Generally average period with limited windows of clean conditions

Craig Brokensha picture
Craig Brokensha (Craig)

Victoria Forecast by Craig Brokensha (issued Friday 22nd January)

Best Days: Keen surfers Saturday and Sunday mornings around Torquay, east of Melbourne Wednesday morning

Recap

A good kick in swell yesterday to 3-4ft on the Surf Coast and 6ft to occasionally 8ft on the Mornington Peninsula with workable light to moderate SE winds for keen surfers. A drop in size was seen into the afternoon, but today a new reinforcing SW pulse has kept similar if not slightly smaller waves hitting both regions with fluctuating winds.

Early variable breezes were spoilt by a storm moving through both regions, bringing fresh but short-lived onshore winds. Conditions have since improved again with variable tending light offshore winds across most locations, well worth a surf.
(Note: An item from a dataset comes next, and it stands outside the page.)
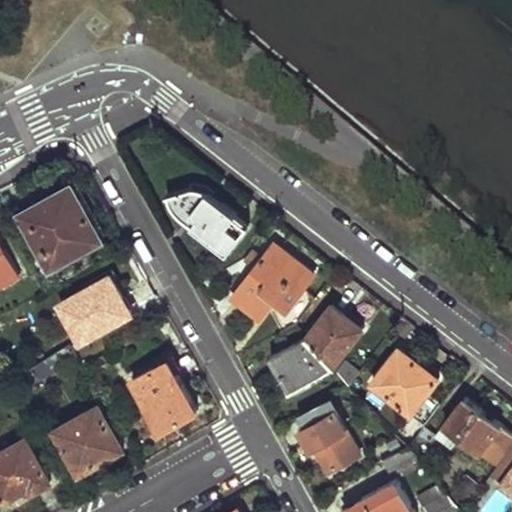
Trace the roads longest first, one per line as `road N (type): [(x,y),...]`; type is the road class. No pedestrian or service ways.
road 1 (tertiary): [(511,364),(150,89),(125,82),(73,100)]
road 2 (residential): [(73,100),(258,436)]
road 3 (residential): [(258,436),(127,511)]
This weekend and next week (Jan 21 - 29)

Today's reinforcing SW groundswell will ease off gradually through the weekend (steadying Sunday with a small reinforcing W/SW swell) and for the most part conditions will be average with fresh SW winds tomorrow and SW tending S/SW winds Sunday.
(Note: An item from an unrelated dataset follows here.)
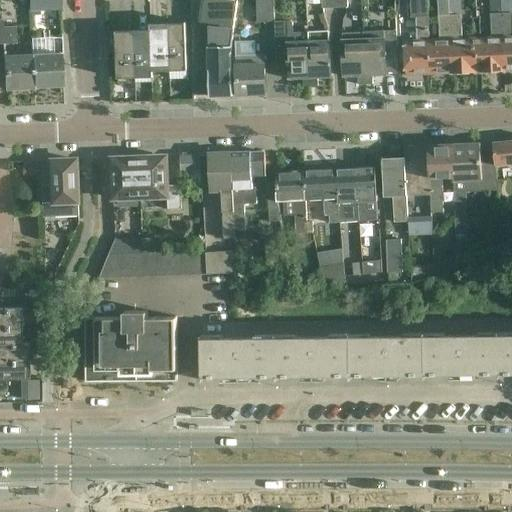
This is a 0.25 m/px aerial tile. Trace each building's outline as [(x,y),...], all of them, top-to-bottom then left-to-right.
[(194,75),(194,95),(209,95),(210,97),(233,96),(232,76),(231,57),(234,30),(238,2),(225,0),(203,0),(201,24),(195,24),(195,46),(194,75)] [(275,22),(273,0),(256,0),(258,23),(275,22)] [(335,8),(335,0),(321,0),(322,9),(335,8)] [(347,0),(335,0),(335,8),(348,8),(347,0)] [(430,39),(427,0),(411,0),(411,18),(416,18),(416,42),(405,42),(406,74),(429,73),(428,39),(430,39)] [(430,39),(428,39),(429,73),(452,72),(448,0),(438,0),(440,39),(430,39)] [(461,0),(448,0),(452,72),(452,74),(478,73),(477,37),(463,38),(461,0)] [(501,0),(490,0),(492,37),(477,37),(478,73),(505,71),(505,70),(502,13),(501,0)] [(511,0),(501,0),(502,13),(505,70),(511,69),(511,0)] [(0,19),(0,45),(17,45),(16,28),(3,28),(2,19),(0,19)] [(293,24),(290,22),(275,22),(275,36),(277,62),(289,61),(289,79),(303,78),(303,87),(311,87),(308,33),(293,33),(293,24)] [(186,23),(168,24),(170,71),(187,70),(186,23)] [(153,78),(151,24),(150,24),(150,30),(134,31),(135,78),(153,78)] [(170,71),(168,24),(151,24),(153,78),(153,72),(170,71)] [(118,79),(135,78),(134,31),(116,31),(116,32),(108,32),(109,52),(117,52),(118,79)] [(384,38),(364,39),(366,85),(373,84),(373,75),(386,75),(386,57),(398,57),(397,31),(384,31),(384,38)] [(330,40),(330,32),(308,33),(311,87),(318,87),(318,78),(332,77),(330,40)] [(364,39),(364,33),(342,34),(343,40),(344,77),(358,76),(358,85),(366,85),(364,39)] [(235,42),(237,76),(237,96),(254,95),(254,94),(266,94),(264,55),(256,55),(255,41),(235,42)] [(60,54),(33,55),(35,89),(62,87),(60,54)] [(35,89),(33,55),(4,57),(6,90),(35,89)] [(511,140),(494,142),(496,162),(497,168),(511,166),(511,140)] [(482,163),(481,143),(454,144),(455,168),(453,168),(453,178),(453,181),(456,235),(468,234),(466,192),(499,191),(495,162),(482,163)] [(455,168),(454,144),(428,145),(431,195),(431,213),(442,213),(441,178),(453,178),(453,168),(455,168)] [(406,196),(431,195),(428,145),(404,146),(405,158),(406,196)] [(266,176),(265,152),(231,154),(236,232),(246,231),(245,204),(257,204),(256,188),(252,188),(252,176),(266,176)] [(209,154),(209,155),(211,191),(222,191),(224,239),(236,239),(236,232),(231,154),(231,153),(209,154)] [(201,170),(200,155),(181,156),(181,171),(201,170)] [(167,186),(166,158),(166,157),(139,158),(141,198),(167,197),(168,210),(182,209),(181,185),(167,186)] [(139,158),(114,158),(112,159),(114,199),(141,198),(139,158)] [(406,196),(405,158),(383,159),(385,197),(394,196),(395,223),(407,222),(407,219),(406,196)] [(79,216),(77,166),(77,160),(53,161),(53,166),(42,167),(42,185),(44,218),(56,217),(79,216)] [(378,200),(376,167),(355,168),(359,222),(378,220),(378,200)] [(359,222),(355,168),(336,169),(339,223),(359,222)] [(339,223),(336,169),(304,171),(306,200),(325,199),(325,215),(330,215),(330,223),(339,223)] [(306,200),(304,171),(276,173),(276,182),(267,182),(269,215),(280,215),(280,201),(285,201),(286,217),(297,216),(298,235),(313,234),(313,223),(307,223),(306,200)] [(407,222),(408,236),(432,235),(432,218),(407,219),(407,222)] [(388,273),(403,272),(401,240),(387,240),(388,273)] [(286,250),(266,251),(267,271),(288,270),(286,250)] [(194,275),(193,251),(181,252),(182,276),(194,275)] [(206,251),(193,251),(194,275),(208,274),(206,253),(206,251)] [(237,251),(206,253),(208,274),(238,273),(237,251)] [(170,276),(169,252),(157,253),(158,277),(170,276)] [(182,276),(181,252),(169,252),(170,276),(182,276)] [(146,277),(145,253),(133,254),(134,278),(146,277)] [(158,277),(157,253),(145,253),(146,277),(158,277)] [(122,278),(121,254),(109,255),(99,279),(122,278)] [(134,278),(133,254),(121,254),(122,278),(134,278)] [(382,260),(363,263),(364,275),(383,273),(382,260)] [(364,275),(363,263),(353,264),(354,276),(364,275)] [(344,264),(320,268),(323,287),(347,284),(344,264)] [(21,309),(21,308),(0,308),(0,326),(18,327),(21,327),(21,326),(14,326),(14,321),(18,321),(18,309),(21,309)] [(178,381),(177,317),(155,317),(155,323),(148,323),(148,311),(126,311),(126,317),(85,318),(86,382),(128,382),(128,375),(146,375),(146,382),(178,381)] [(18,338),(18,327),(0,326),(0,344),(25,344),(28,344),(28,343),(14,343),(14,338),(18,338)] [(500,378),(498,332),(497,332),(498,335),(468,336),(468,335),(457,335),(457,336),(425,336),(425,333),(425,378),(426,378),(426,374),(451,374),(451,378),(474,378),(474,374),(499,374),(499,378),(500,378)] [(511,335),(499,335),(499,332),(498,332),(500,378),(500,374),(511,373),(511,335)] [(425,378),(425,333),(424,333),(424,336),(393,337),(393,336),(382,336),(382,337),(351,337),(351,334),(350,334),(351,379),(352,379),(352,375),(376,375),(377,379),(400,379),(400,375),(425,374),(425,378)] [(351,379),(350,334),(349,334),(350,337),(319,338),(319,337),(308,337),(308,338),(277,338),(277,335),(277,380),(278,380),(278,376),(302,376),(302,380),(326,380),(326,376),(351,375),(351,379)] [(277,380),(277,335),(276,335),(276,338),(245,339),(245,338),(203,338),(203,335),(202,335),(202,381),(203,381),(203,377),(228,377),(228,381),(252,380),(252,376),(277,376),(276,380),(277,380)] [(25,355),(25,344),(0,344),(0,360),(20,360),(20,355),(25,355)] [(28,360),(20,360),(0,360),(0,379),(28,379),(28,378),(21,378),(21,373),(27,373),(27,370),(28,370),(28,360)]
Each morning there's a chance that the Torquay region will see W'ly breezes with easing 3ft sets on the Surf Coast, back to 2ft on Sunday, with 4-5ft+ waves on the Mornington Peninsula, down to 4ft or so Sunday.

Into Monday a new small mid-period SW swell is due, keeping 2ft sets hitting the Surf Coast and 3-4ft waves on the Mornington Peninsula, but fresh S'ly winds will leave no options for a decent wave.
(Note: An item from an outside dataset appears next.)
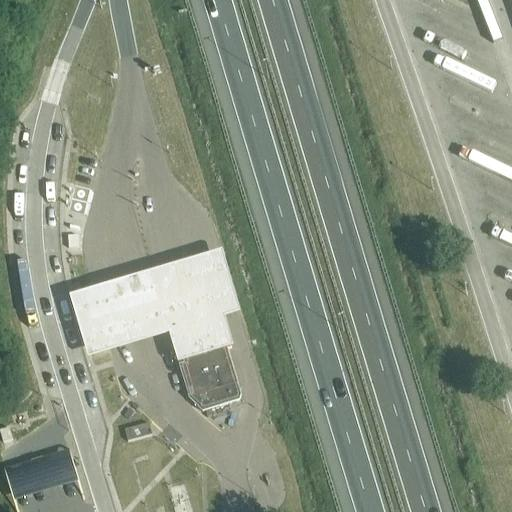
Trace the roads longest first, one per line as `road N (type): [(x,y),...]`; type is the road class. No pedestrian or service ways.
road 1 (motorway): [(218,0),(370,511)]
road 2 (motorway): [(426,511),(275,0)]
More variable breezes may be seen Tuesday morning but with a small easing swell. We'll have a closer look at this Monday as the models are still divergent on the axis of a surface trough around the region.

Variable winds are much more likely Wednesday morning, but the Mornington Peninsula will be the only decent option with small easing 3ft to possibly 4ft sets early.

Into the end of the week a mix of small to moderate W/SW groundswell and building SE windswell are due across the coast, the later generated as a inland surface trough deepens across the state and starts moving east towards the Tasman Sea.

With this tricky system in the region, it's not worth going into the details of the coming swell as winds may write-it off and the specifics are too hard to nail down at the moment. Check back Monday for a clearer idea, and have a great weekend!